Information shown ::
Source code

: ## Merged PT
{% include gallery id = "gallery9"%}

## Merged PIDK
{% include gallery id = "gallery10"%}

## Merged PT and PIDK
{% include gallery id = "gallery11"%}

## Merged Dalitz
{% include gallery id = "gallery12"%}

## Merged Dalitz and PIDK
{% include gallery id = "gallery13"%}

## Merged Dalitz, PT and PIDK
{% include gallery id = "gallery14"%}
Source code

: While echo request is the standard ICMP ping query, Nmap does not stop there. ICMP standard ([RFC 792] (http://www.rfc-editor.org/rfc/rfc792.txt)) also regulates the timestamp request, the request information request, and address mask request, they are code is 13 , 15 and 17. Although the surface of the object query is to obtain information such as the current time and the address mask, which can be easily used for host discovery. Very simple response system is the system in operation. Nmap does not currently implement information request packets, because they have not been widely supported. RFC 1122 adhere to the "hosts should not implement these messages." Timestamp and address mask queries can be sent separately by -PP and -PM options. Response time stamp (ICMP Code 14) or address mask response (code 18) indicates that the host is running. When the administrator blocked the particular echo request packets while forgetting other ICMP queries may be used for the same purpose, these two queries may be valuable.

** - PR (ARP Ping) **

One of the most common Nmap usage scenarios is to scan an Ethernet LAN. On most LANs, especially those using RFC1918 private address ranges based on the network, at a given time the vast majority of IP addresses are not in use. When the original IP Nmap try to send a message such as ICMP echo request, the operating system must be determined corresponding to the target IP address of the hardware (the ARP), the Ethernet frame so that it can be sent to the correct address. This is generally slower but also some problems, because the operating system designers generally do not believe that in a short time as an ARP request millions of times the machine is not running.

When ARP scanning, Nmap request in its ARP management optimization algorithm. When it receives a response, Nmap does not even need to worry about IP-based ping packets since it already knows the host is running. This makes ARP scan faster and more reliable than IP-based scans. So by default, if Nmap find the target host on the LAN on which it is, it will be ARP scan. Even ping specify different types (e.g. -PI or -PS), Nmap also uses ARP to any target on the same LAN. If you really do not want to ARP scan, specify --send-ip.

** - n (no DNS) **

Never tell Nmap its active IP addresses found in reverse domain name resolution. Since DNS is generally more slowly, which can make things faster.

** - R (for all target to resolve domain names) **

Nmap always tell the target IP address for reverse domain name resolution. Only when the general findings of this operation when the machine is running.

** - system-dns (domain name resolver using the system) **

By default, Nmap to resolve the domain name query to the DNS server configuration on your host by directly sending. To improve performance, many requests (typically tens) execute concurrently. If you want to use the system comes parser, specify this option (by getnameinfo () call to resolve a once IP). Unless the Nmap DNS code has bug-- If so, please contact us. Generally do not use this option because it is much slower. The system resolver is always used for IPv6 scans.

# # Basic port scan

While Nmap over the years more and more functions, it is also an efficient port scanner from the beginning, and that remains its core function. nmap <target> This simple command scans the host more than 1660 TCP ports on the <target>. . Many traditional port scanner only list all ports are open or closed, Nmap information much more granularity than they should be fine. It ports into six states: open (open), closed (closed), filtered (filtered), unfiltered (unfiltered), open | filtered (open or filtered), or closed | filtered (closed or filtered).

---

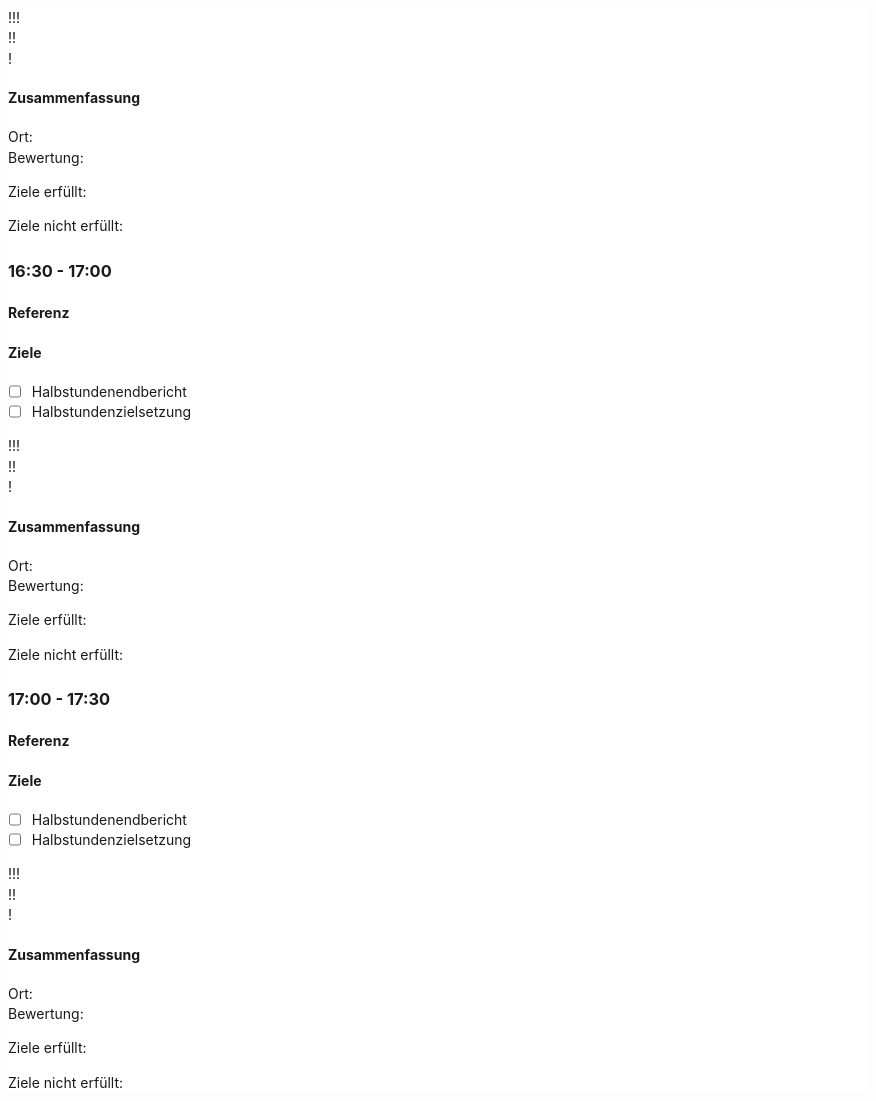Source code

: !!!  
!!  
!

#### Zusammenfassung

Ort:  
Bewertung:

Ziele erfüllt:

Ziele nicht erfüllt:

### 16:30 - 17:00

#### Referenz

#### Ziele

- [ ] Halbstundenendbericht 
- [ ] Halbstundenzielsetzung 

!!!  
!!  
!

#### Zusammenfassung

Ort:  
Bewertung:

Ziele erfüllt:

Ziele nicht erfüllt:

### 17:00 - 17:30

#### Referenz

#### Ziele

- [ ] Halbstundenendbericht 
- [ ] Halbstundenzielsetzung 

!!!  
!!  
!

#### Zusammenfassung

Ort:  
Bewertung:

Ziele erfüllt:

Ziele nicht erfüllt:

Brief :: Show each line of the data above that contains the string "using". Case matters.

Result of this task ::
One of the most common Nmap usage scenarios is to scan an Ethernet LAN. On most LANs, especially those using RFC1918 private address ranges based on the network, at a given time the vast majority of IP addresses are not in use. When the original IP Nmap try to send a message such as ICMP echo request, the operating system must be determined corresponding to the target IP address of the hardware (the ARP), the Ethernet frame so that it can be sent to the correct address. This is generally slower but also some problems, because the operating system designers generally do not believe that in a short time as an ARP request millions of times the machine is not running.
** - system-dns (domain name resolver using the system) **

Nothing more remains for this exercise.